Present the following data again exactly as it is shown.

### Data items
+---+
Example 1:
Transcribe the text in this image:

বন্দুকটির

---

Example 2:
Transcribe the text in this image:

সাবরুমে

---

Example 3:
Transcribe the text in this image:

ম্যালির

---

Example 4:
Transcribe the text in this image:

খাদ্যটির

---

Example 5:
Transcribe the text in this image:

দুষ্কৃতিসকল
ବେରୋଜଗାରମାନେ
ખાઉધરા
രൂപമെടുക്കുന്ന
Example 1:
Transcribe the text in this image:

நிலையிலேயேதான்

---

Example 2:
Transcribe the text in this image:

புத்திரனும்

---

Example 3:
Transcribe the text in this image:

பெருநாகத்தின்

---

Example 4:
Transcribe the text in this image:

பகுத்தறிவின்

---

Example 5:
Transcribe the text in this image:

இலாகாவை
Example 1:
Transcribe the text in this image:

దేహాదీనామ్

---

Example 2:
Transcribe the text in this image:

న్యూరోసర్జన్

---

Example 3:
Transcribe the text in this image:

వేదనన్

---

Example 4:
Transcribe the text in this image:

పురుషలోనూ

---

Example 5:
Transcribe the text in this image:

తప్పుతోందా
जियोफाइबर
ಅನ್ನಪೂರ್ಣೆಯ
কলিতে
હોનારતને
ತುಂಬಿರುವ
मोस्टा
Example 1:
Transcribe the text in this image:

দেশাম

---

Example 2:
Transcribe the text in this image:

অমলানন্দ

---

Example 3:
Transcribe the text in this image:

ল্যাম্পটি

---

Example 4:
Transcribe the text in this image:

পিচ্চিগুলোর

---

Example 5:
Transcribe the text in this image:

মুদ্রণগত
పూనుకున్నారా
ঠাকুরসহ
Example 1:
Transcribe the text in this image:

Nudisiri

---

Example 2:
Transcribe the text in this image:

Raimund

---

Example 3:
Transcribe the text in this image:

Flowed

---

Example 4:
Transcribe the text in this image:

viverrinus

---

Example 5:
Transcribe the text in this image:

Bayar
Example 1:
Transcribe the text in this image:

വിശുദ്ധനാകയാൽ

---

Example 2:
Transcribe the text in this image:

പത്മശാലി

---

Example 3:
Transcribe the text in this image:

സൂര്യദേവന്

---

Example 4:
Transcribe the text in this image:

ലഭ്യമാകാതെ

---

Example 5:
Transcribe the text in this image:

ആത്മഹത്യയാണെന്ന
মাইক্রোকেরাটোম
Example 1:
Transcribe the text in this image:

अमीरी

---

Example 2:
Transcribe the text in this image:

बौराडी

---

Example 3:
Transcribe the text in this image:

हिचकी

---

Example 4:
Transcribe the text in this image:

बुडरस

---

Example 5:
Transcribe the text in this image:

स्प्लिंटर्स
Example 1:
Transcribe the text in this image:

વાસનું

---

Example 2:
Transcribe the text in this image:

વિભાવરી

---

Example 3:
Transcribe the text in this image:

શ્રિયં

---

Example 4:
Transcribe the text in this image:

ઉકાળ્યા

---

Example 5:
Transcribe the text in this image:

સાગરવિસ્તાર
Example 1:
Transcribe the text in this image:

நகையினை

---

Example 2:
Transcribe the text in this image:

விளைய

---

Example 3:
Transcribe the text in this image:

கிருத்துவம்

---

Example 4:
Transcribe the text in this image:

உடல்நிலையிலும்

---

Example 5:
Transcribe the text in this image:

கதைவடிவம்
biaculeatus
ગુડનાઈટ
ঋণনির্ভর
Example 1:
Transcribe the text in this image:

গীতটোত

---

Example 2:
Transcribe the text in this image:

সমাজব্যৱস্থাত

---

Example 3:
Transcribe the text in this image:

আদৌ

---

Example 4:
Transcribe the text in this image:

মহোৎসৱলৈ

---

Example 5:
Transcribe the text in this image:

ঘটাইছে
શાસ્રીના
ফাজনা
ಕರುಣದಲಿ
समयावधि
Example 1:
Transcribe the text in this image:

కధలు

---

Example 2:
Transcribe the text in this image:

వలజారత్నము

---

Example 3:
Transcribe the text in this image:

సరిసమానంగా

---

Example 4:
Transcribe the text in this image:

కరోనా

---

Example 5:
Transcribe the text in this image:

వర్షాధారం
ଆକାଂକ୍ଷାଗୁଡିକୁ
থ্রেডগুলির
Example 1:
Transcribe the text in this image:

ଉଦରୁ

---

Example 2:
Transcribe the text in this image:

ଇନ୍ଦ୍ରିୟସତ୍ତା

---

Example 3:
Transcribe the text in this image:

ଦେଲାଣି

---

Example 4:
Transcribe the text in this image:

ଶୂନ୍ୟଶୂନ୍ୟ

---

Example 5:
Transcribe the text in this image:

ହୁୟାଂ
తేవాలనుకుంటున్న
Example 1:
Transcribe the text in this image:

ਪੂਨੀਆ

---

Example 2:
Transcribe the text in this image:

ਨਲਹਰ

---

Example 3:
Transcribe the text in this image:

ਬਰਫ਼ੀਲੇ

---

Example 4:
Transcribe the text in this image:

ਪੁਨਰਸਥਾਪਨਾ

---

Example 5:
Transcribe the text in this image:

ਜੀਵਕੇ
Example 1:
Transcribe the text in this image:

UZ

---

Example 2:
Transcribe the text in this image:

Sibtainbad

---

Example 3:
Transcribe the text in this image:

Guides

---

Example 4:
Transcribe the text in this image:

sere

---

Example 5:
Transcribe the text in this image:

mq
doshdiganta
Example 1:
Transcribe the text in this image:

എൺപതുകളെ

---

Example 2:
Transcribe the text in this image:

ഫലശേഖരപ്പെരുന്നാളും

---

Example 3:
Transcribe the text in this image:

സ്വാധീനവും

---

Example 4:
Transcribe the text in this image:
+---+
### Answer section
Example 1:
Transcribe the text in this image:

বন্দুকটির

---

Example 2:
Transcribe the text in this image:

সাবরুমে

---

Example 3:
Transcribe the text in this image:

ম্যালির

---

Example 4:
Transcribe the text in this image:

খাদ্যটির

---

Example 5:
Transcribe the text in this image:

দুষ্কৃতিসকল
ବେରୋଜଗାରମାନେ
ખાઉધરા
രൂപമെടുക്കുന്ന
Example 1:
Transcribe the text in this image:

நிலையிலேயேதான்

---

Example 2:
Transcribe the text in this image:

புத்திரனும்

---

Example 3:
Transcribe the text in this image:

பெருநாகத்தின்

---

Example 4:
Transcribe the text in this image:

பகுத்தறிவின்

---

Example 5:
Transcribe the text in this image:

இலாகாவை
Example 1:
Transcribe the text in this image:

దేహాదీనామ్

---

Example 2:
Transcribe the text in this image:

న్యూరోసర్జన్

---

Example 3:
Transcribe the text in this image:

వేదనన్

---

Example 4:
Transcribe the text in this image:

పురుషలోనూ

---

Example 5:
Transcribe the text in this image:

తప్పుతోందా
जियोफाइबर
ಅನ್ನಪೂರ್ಣೆಯ
কলিতে
હોનારતને
ತುಂಬಿರುವ
मोस्टा
Example 1:
Transcribe the text in this image:

দেশাম

---

Example 2:
Transcribe the text in this image:

অমলানন্দ

---

Example 3:
Transcribe the text in this image:

ল্যাম্পটি

---

Example 4:
Transcribe the text in this image:

পিচ্চিগুলোর

---

Example 5:
Transcribe the text in this image:

মুদ্রণগত
పూనుకున్నారా
ঠাকুরসহ
Example 1:
Transcribe the text in this image:

Nudisiri

---

Example 2:
Transcribe the text in this image:

Raimund

---

Example 3:
Transcribe the text in this image:

Flowed

---

Example 4:
Transcribe the text in this image:

viverrinus

---

Example 5:
Transcribe the text in this image:

Bayar
Example 1:
Transcribe the text in this image:

വിശുദ്ധനാകയാൽ

---

Example 2:
Transcribe the text in this image:

പത്മശാലി

---

Example 3:
Transcribe the text in this image:

സൂര്യദേവന്

---

Example 4:
Transcribe the text in this image:

ലഭ്യമാകാതെ

---

Example 5:
Transcribe the text in this image:

ആത്മഹത്യയാണെന്ന
মাইক্রোকেরাটোম
Example 1:
Transcribe the text in this image:

अमीरी

---

Example 2:
Transcribe the text in this image:

बौराडी

---

Example 3:
Transcribe the text in this image:

हिचकी

---

Example 4:
Transcribe the text in this image:

बुडरस

---

Example 5:
Transcribe the text in this image:

स्प्लिंटर्स
Example 1:
Transcribe the text in this image:

વાસનું

---

Example 2:
Transcribe the text in this image:

વિભાવરી

---

Example 3:
Transcribe the text in this image:

શ્રિયં

---

Example 4:
Transcribe the text in this image:

ઉકાળ્યા

---

Example 5:
Transcribe the text in this image:

સાગરવિસ્તાર
Example 1:
Transcribe the text in this image:

நகையினை

---

Example 2:
Transcribe the text in this image:

விளைய

---

Example 3:
Transcribe the text in this image:

கிருத்துவம்

---

Example 4:
Transcribe the text in this image:

உடல்நிலையிலும்

---

Example 5:
Transcribe the text in this image:

கதைவடிவம்
biaculeatus
ગુડનાઈટ
ঋণনির্ভর
Example 1:
Transcribe the text in this image:

গীতটোত

---

Example 2:
Transcribe the text in this image:

সমাজব্যৱস্থাত

---

Example 3:
Transcribe the text in this image:

আদৌ

---

Example 4:
Transcribe the text in this image:

মহোৎসৱলৈ

---

Example 5:
Transcribe the text in this image:

ঘটাইছে
શાસ્રીના
ফাজনা
ಕರುಣದಲಿ
समयावधि
Example 1:
Transcribe the text in this image:

కధలు

---

Example 2:
Transcribe the text in this image:

వలజారత్నము

---

Example 3:
Transcribe the text in this image:

సరిసమానంగా

---

Example 4:
Transcribe the text in this image:

కరోనా

---

Example 5:
Transcribe the text in this image:

వర్షాధారం
ଆକାଂକ୍ଷାଗୁଡିକୁ
থ্রেডগুলির
Example 1:
Transcribe the text in this image:

ଉଦରୁ

---

Example 2:
Transcribe the text in this image:

ଇନ୍ଦ୍ରିୟସତ୍ତା

---

Example 3:
Transcribe the text in this image:

ଦେଲାଣି

---

Example 4:
Transcribe the text in this image:

ଶୂନ୍ୟଶୂନ୍ୟ

---

Example 5:
Transcribe the text in this image:

ହୁୟାଂ
తేవాలనుకుంటున్న
Example 1:
Transcribe the text in this image:

ਪੂਨੀਆ

---

Example 2:
Transcribe the text in this image:

ਨਲਹਰ

---

Example 3:
Transcribe the text in this image:

ਬਰਫ਼ੀਲੇ

---

Example 4:
Transcribe the text in this image:

ਪੁਨਰਸਥਾਪਨਾ

---

Example 5:
Transcribe the text in this image:

ਜੀਵਕੇ
Example 1:
Transcribe the text in this image:

UZ

---

Example 2:
Transcribe the text in this image:

Sibtainbad

---

Example 3:
Transcribe the text in this image:

Guides

---

Example 4:
Transcribe the text in this image:

sere

---

Example 5:
Transcribe the text in this image:

mq
doshdiganta
Example 1:
Transcribe the text in this image:

എൺപതുകളെ

---

Example 2:
Transcribe the text in this image:

ഫലശേഖരപ്പെരുന്നാളും

---

Example 3:
Transcribe the text in this image:

സ്വാധീനവും

---

Example 4:
Transcribe the text in this image:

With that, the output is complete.